Angeborene Fehlbildungen im männlichen Genitalbereich, zum Beispiel Hodenhochstand, sind gar nicht so selten. Bei den Eltern löst das Unsicherheit darüber aus, ob und wann eine Operation sinnvoll ist. Grundsätzlich gilt: je früher operiert wird, desto besser. Die Kleinen kommen damit oft besser zurecht als ihre Eltern.

Von Axel Schröder |
    Kinderfüße in Turnschuhen
    Bei Leisten- oder Bauchhoden und bei Hodenhochstand empfehlen Mediziner eine frühe OP - um künftige Risiken wie Hodenkrebs zu reduzieren. (imago/Westend61)
    Je früher, desto besser. Nach diesem Grundsatz werden an deutschen Kliniken Fehlbildungen der männlichen Geschlechtsorgane operiert. Besonders häufig sind dabei der Hodenhochstand, aber auch die sogenannte Hypospadie:
    "Die Harnröhre endet nicht an der Eichelspitze wie normal, sondern darunter. Entweder im Bereich der Kranzfurche, also der Grenze zwischen Penisschaft und Eichel oder auch noch tiefer, im Bereich des Hodensäckchens. Oder – ganz extrem – im Analkanal. Da gibt es viele Variationen."
    Einer von 250 bis 300 Jungen kommt mit einer Hypospadie zur Welt
    Das erklärt Prof.
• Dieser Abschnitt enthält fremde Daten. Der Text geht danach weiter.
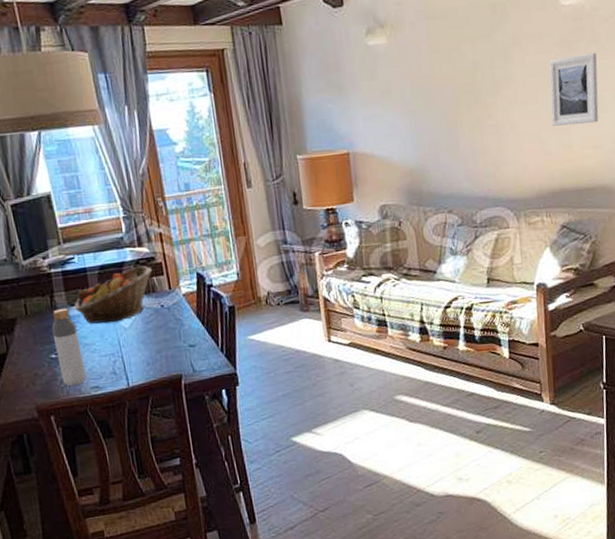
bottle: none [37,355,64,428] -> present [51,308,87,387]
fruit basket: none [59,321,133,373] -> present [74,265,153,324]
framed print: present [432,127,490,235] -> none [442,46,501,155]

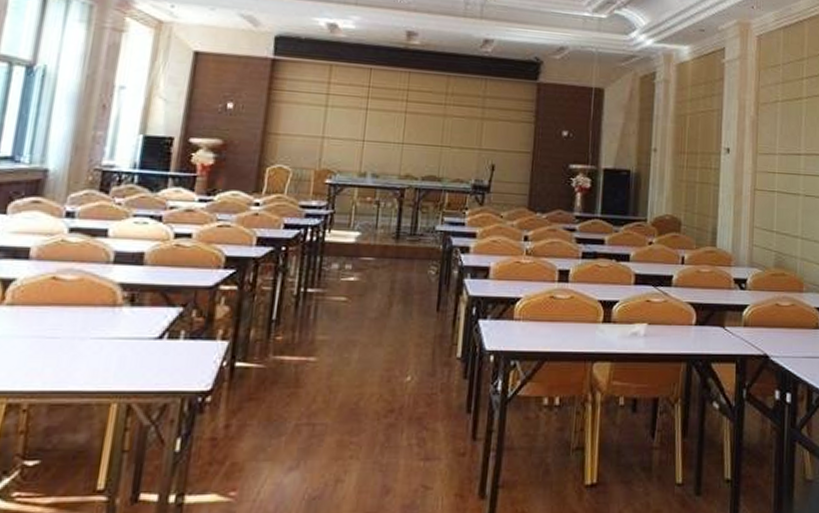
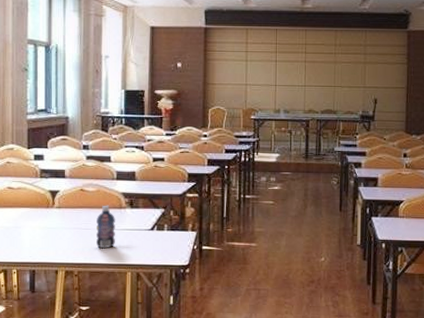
bottle: none [66,301,104,366] -> present [96,205,115,248]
Maximilian Stehr von der Cnopf’schen Kinderklinik in Nürnberg. Durchschnittlich ein neugeborener Junge von 250 bis 300 kommt mit einer Hypospadie zur Welt. Oft ist bei ihnen auch die Vorhaut nicht vollständig zusammengewachsen. Und es kann - je nach Schwere der Fehlbildung, je nachdem, wie stark die Harnröhre verkürzt ist - eine Penisverkrümmung vorliegen.
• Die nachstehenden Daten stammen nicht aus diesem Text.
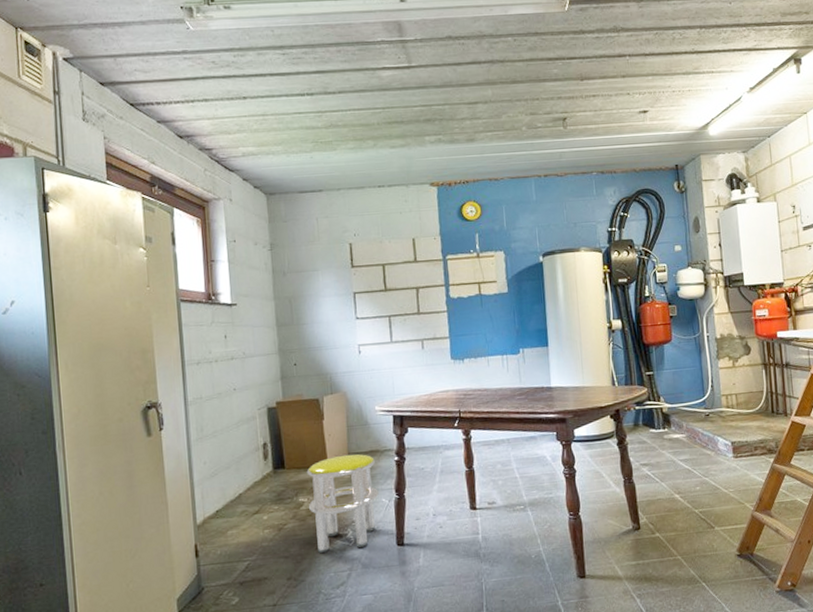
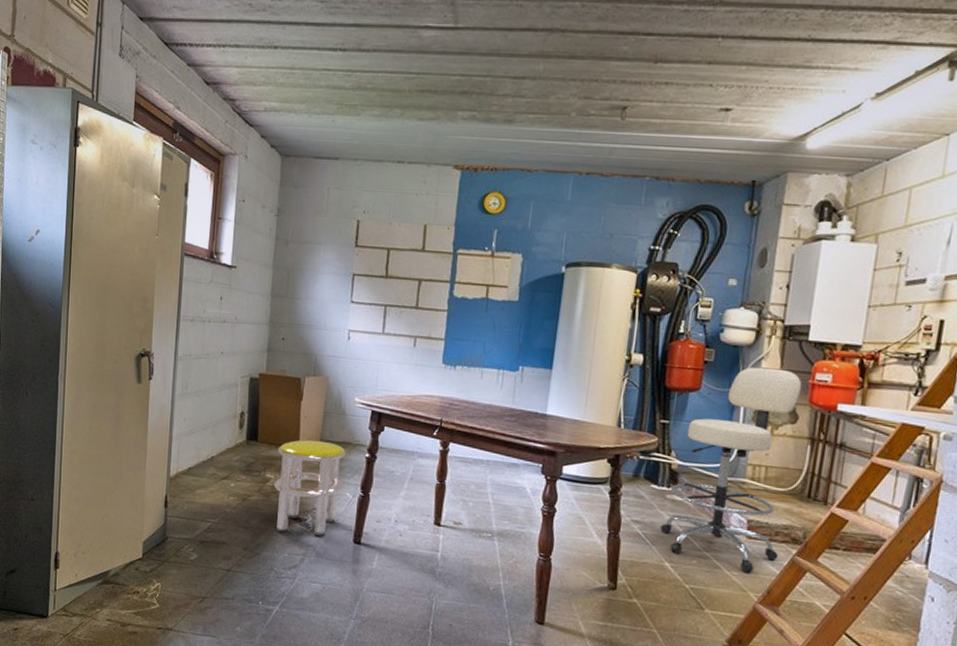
stool: none [665,312,761,488] -> present [660,367,802,573]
    Die Folgen: beim Wasserlassen tritt der Urin unterhalb des Gliedes aus. Und in späteren Jahren kann eine starke Penisverkrümmung zu Problemen beim Geschlechtsverkehr führen. – Im besten Fall erfolgt eine Korrektur der Fehlbildung aber schon zwischen dem neunten und zwölften Lebensmonat.
    "Das hat im Wesentlichen kinderpsychologische Hintergründe. Die Kinder haben sich zu diesem Zeitpunkt noch nicht mit ihrem eigenen Geschlecht identifiziert. Operationen am äußeren Genitale in dieser Phase noch nicht als bedrohlich und übergriffig empfunden. Im Vergleich dazu, zu einem späteren Zeitpunkt, mit drei oder vier Lebensjahren kann – jedenfalls nach kinderpsychiatrischer Sicht oder psychoanalytischer Sicht Kastrationsängste erheblich hervorrufen. Das fällt alles zu diesem frühen Zeitpunkt weg."
    An sieben Klinikstandorten in Deutschland werden Hypospadien korrigiert
    In Deutschland sind sieben Klinikstandorte auf die Korrekturen von Hypospadien spezialisiert: in München und Nürnberg, Tübingen und Hannover, in Berlin, Bremen und Hamburg hat man die größte Erfahrung mit den mehrere Stunden dauernden Operationen:
    "Die Harnröhre wird in aller Regel mit körpereigenem Material nach vorne hin verlängert und die Eichel darüber verschlossen. Da gibt es ganz viele und unterschiedliche Operationsmethoden. – Das geht nur mit feinsten Materialien, mit feinsten Nahtmaterialien, Instrumenten, Lupenbrille. Und Geduld."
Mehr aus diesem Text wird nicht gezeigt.